Se as ações forem pautadas em um modelo racionalista-pragmático, terão um viés de descrição da realidade em detrimento da interpretação e transformação dessa realidade. Pode ser assinalado que processos formativos que estão configurados numa perspectiva técnica e pragmática estão comprometidos com um ideário organizacional e mercadológico, e não com um ideário social e reflexivo.

A defesa de ações de extensão que rompa com o modelo estruturalista tem o axioma da educação crítica, defendida pela ideia de Skovsmose (2001) de que é necessário ter uma atitude crítica diante de sistemas de crenças que utilizam “a linguagem da matemática” para interpretar e agir sobre um número crescente de questões.

A epistemologia crítica-construtivista, pautada por Freire (2017), permite pensar numa formação que seja o contraponto à razão instrumentalizada e homogeneizante imposta pelo imperativo da eficiência e adaptação às demandas mercadológicas.

A experiência do diálogo e da intercomunicação, proposta pelo autor, está na base da transformação da realidade e, consequentemente, deve sustentar as ações de extensão. O diálogo como encontro e como “problematização do próprio conhecimento em sua indiscutível relação com a realidade concreta na qual se gera e sobre a qual incide, para melhor compreendê-la, explicá-la e transformá-la” (FREIRE, 2017, p. 65). Uma dimensão do diálogo como gerador de reflexão e autonomia. É neste sentido que se defende a Extensão como comunicação e intercomunicação.

Esse autor assinala o equívoco que há em pensar a extensão apenas como uma comunicação de um sujeito a outro e acrescenta que: “a relação dialógica indispensável ao ato de conhecer e transformar ocorre na comunicação e intercomunicação dos sujeitos pensantes a propósito do pensado, e nunca através da extensão do pensado de um sujeito até o outro” (FREIRE, 2017, p. 88).

(Instrução da tarefa)
Liste todas as citações de autores com ano que aparecem no trecho acima sobre as ações de extensão. Indique autor, ano e página quando houver. Os registros não têm relação com o trecho acima.

(Os dados)
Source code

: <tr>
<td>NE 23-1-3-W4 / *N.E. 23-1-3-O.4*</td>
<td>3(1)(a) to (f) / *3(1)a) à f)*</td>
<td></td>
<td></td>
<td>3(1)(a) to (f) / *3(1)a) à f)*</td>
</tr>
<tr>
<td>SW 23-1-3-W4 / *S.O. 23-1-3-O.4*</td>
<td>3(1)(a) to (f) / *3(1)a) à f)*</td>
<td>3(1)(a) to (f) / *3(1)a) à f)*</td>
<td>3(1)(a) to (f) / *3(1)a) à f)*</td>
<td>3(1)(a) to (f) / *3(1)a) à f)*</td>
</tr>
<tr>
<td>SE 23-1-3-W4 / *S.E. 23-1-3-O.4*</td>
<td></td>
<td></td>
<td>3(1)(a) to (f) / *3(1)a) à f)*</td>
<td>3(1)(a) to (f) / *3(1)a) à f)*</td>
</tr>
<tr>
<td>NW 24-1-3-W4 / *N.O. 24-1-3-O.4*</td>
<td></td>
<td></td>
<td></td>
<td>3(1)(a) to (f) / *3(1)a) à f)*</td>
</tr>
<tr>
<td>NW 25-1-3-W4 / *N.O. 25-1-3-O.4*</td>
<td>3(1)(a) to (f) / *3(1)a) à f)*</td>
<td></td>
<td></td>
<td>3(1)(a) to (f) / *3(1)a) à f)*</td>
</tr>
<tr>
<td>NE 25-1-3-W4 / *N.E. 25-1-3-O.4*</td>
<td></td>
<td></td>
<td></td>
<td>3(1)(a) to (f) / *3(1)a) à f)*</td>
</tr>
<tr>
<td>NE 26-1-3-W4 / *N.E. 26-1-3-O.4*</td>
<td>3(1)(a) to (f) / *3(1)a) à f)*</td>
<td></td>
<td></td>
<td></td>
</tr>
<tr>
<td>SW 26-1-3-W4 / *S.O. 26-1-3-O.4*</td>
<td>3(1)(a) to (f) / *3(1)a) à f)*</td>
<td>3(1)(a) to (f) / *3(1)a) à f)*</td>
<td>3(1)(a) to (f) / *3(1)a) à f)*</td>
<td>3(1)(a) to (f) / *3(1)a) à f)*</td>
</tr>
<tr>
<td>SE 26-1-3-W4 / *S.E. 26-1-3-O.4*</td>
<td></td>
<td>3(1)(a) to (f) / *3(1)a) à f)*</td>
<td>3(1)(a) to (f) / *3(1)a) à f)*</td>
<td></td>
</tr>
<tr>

==

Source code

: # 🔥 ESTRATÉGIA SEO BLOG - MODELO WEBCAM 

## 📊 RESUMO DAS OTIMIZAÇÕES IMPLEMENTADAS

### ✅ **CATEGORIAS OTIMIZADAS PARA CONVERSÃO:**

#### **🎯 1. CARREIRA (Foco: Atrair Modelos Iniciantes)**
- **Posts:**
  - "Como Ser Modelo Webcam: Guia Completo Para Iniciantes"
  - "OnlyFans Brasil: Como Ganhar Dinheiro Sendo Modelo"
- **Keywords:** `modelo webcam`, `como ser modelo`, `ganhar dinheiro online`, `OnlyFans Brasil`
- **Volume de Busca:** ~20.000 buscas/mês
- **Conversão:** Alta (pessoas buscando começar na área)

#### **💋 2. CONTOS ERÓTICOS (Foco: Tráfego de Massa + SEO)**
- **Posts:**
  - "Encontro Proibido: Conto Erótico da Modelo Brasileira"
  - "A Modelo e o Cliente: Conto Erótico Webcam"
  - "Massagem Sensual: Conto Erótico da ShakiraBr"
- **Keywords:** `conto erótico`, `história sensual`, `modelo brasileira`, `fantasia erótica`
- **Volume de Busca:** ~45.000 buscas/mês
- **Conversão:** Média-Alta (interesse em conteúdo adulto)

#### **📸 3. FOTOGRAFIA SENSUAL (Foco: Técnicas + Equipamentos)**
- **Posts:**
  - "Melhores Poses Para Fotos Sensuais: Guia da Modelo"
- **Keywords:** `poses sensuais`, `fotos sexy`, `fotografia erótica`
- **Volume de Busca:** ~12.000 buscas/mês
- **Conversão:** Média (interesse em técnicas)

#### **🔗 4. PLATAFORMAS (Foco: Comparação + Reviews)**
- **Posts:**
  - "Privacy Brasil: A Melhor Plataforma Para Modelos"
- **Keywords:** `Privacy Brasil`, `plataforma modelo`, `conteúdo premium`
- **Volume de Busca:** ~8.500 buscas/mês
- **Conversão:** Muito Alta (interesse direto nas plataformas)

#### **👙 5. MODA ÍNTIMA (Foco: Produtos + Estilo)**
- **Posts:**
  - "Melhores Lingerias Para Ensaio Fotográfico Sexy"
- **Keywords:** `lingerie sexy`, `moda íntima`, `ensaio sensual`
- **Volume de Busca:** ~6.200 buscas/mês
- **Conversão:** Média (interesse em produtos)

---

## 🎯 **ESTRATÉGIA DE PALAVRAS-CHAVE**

(Resposta do exercício)
- Skovsmose (2001)
- Freire (2017)
- FREIRE, 2017, p. 65
- FREIRE, 2017, p. 88